盡管它還有些幼稚、天真、不成熟,還沒有意識到自己的某些缺陷和不足,但你無法無視它生氣勃勃的青春態式和積極的自省精神。

哈爾濱這座城市現在不過一百歲,若幹年後,哈爾濱一定會成為一座令人瞠目的先進城市,一顆名副其實的“東方之珠”。

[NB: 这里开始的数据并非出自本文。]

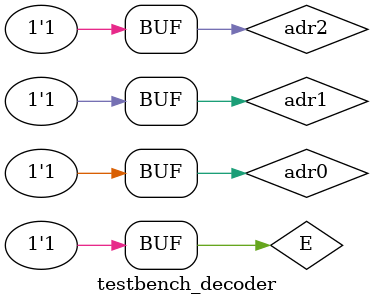
<source format=v>
`timescale 1ps/1ps

module testbench_decoder;
    // Declare inputs as reg
    reg adr0, adr1, adr2, E;

    // Declare output as wire
    wire Y0, Y1, Y2, Y3, Y4, Y5, Y6, Y7;
	

    decoder_3to8 DUT(
        .adr0(adr0),
        .adr1(adr1),
        .adr2(adr2),
        .E(E),
        .Y0(Y0),
        .Y1(Y1),
        .Y2(Y2),
        .Y3(Y3),
        .Y4(Y4),
        .Y5(Y5),
        .Y6(Y6),
        .Y7(Y7)
    );
    initial begin 

    // Display the header for the simulation results
    $display("Time\t r_w sel inp E | Y0 Y1 Y2 Y3 Y4 Y5 Y6 Y7");
    $display("-----------------------------");
        
    // Monitor signal changes and print them during simulation
    $monitor("%4dns\t %b   %b   %b  %b  |  %b  %b  %b  %b  %b  %b  %b  %b", $time, adr0, adr1, adr2, E, Y0, Y1, Y2, Y3, Y4, Y5, Y6, Y7);
        
	adr0=0; adr1=0; adr2=0; E=0;
	#10;
	adr0=0; adr1=0; adr2=1; E=0;
    #10;
	adr0=0; adr1=1; adr2=0; E=0;
    #10;
	adr0=0; adr1=1; adr2=1; E=0;
    #10;
	adr0=1; adr1=0; adr2=0; E=0;
    #10;
	adr0=1; adr1=0; adr2=1; E=0;
    #10;
	adr0=1; adr1=1; adr2=0; E=0;
    #10;
	adr0=1; adr1=1; adr2=1; E=0;
	#10;
    //enable 1
    adr0=0; adr1=0; adr2=0; E=1;
	#10;
	adr0=0; adr1=0; adr2=1; E=1;
    #10;
	adr0=0; adr1=1; adr2=0; E=1;
    #10;
	adr0=0; adr1=1; adr2=1; E=1;
    #10;
	adr0=1; adr1=0; adr2=0; E=1;
    #10;
	adr0=1; adr1=0; adr2=1; E=1;
    #10;
	adr0=1; adr1=1; adr2=0; E=1;
    #10;
	adr0=1; adr1=1; adr2=1; E=1;
    #10;  
    end
endmodule

</source>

提起東北人,就想起趙本山那張臉和那身土不拉嘰的行頭。難怪很多東北人並不怎麼喜歡老趙,東北人的幽默席卷海內,東北人的豪氣在杯盤狼藉中回蕩,但是笑過鬧過,喝過醉過之後,你卻發現,東北人依舊把自己裹得嚴嚴實實。有時候,你隻注意他們酒後滿臉的紅光,卻沒有發現他們眼中無惡意的狡黠。這很難說是一種自卑還是智慧,但卻一定是特色。北方人都豪放直爽,隻是各有各的豪放法。

東北人缺乏冒險精神,容易安於現狀。現在要“振興東北”,關鍵在東北人。麵臨新形勢,東北人應該改變一下自己。